Brian Bennett: Well, it's not quite as simple as the Big Ten just deciding to play night games, Whittney. TV dictates just about every starting time, and if executives don't choose a game for prime time, that's life. Of course, if schools like Michigan wanted to play at night in November, it could happen. But where's the incentive for the Wolverines, who are going to put more than 100,000 fans in the stands whether they play at 8 p.m. or 8 a.m.? I get the whole exposure thing, but I don't think the lack of November night games in the Big Ten is all that big of a deal.
John M. from Martinsburg, W. Va., writes: I have to agree with Rob, from NY, about neutral site games. College football should be about playing for the students. I do take issue with a statement that you made though, about huge NFL stadiums. Most NFL stadiums are not all that big. The Redskins' stadium is one of the biggest and it seats less than 80,000. Many, if not most, Big 10 stadiums are larger than that. Going to an NFL stadium wouldn't be that special to a Penn State, Michigan, or Ohio State fan or to any Big 10 players who regularly play in truly high stadiums, either at home or away.

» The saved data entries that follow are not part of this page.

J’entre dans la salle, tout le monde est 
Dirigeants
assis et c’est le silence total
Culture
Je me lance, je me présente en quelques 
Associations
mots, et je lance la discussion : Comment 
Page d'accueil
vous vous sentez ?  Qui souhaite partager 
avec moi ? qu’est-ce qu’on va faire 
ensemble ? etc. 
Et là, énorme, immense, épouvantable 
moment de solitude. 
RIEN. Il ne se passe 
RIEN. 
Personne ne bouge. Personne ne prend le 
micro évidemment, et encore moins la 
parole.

Brian Bennett: You're right about that. When I said huge, I was thinking more along the lines of Cowboys Stadium, which is an enormous complex but which does only seat 80,000. I would disagree that it wouldn't be special for Big Ten players to play in an NFL stadium, however. Those kids all grow up dreaming of playing in the league, and for many, those games would be as close as they get. And you can't discount the recruiting factor in these games, not only in terms of national exposure and opportunity, but also for schools to play in different areas.
Samuel from Iowa City, Iowa, writes: Brian, just want to say your case for the B1G West being "better" than the Big XII North is weak. Your numbers don't lie. But was the West enough better to say definitely it won't be like the North? And not only are the numbers not significantly better, the West is also hinging on inconsistent teams like Iowa to return to past form, not something I'd bet the farm on unless I had a gun to my head.
Brian Bennett: Samuel, as I wrote in that piece, teams like Iowa and Northwestern simply have to perform well for the Big Ten West to avoid becoming another Big 12 North. There are many valid comparisons between the two divisions. But what the West has that the Big 12 North did not is a program in Wisconsin that has proven it can consistently win at a high level with more than one coach. Iowa, Northwestern, Illinois, Purdue and Minnesota are at least as likely to occasionally rise up and challenge for the division title as Kansas, Iowa State, Missouri and -- in latter years -- Colorado were. As some pointed out, Nebraska probably also won't be as strong atop the Big Ten West as it was for stretches in the Big 12 North. We can't do a straight one-to-one comparison of the divisions, because one hasn't begun yet and the other one is gone. Only time will tell if the Big Ten West can maintain competitive depth.